◆ **ABOUT THIS TASK**
Please edit the text of each row below, replacing "bewitching" with "appealing" and leaving everything else unchanged. Leave the pictures out of your answer.
********
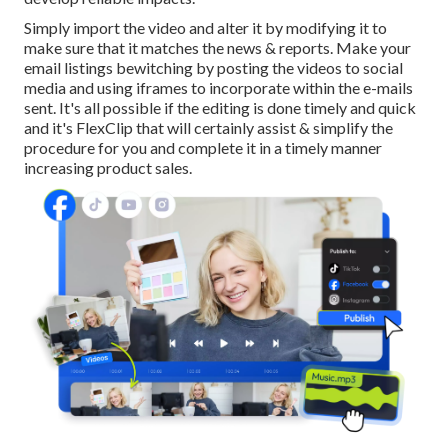
Simply import the video and alter it by modifying it to
make sure that it matches the news & reports. Make your
email listings bewitching by posting the videos to social
media and using iframes to incorporate within the e-mails
sent. It's all possible if the editing is done timely and quick
and it's FlexClip that will certainly assist & simplify the
procedure for you and complete it in a timely manner
increasing product sales.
********
◆ **RESPONSE BELOW**
Simply import the video and alter it by modifying it to
make sure that it matches the news & reports. Make your
email listings appealing by posting the videos to social
media and using iframes to incorporate within the e-mails
sent. It's all possible if the editing is done timely and quick
and it's FlexClip that will certainly assist & simplify the
procedure for you and complete it in a timely manner
increasing product sales.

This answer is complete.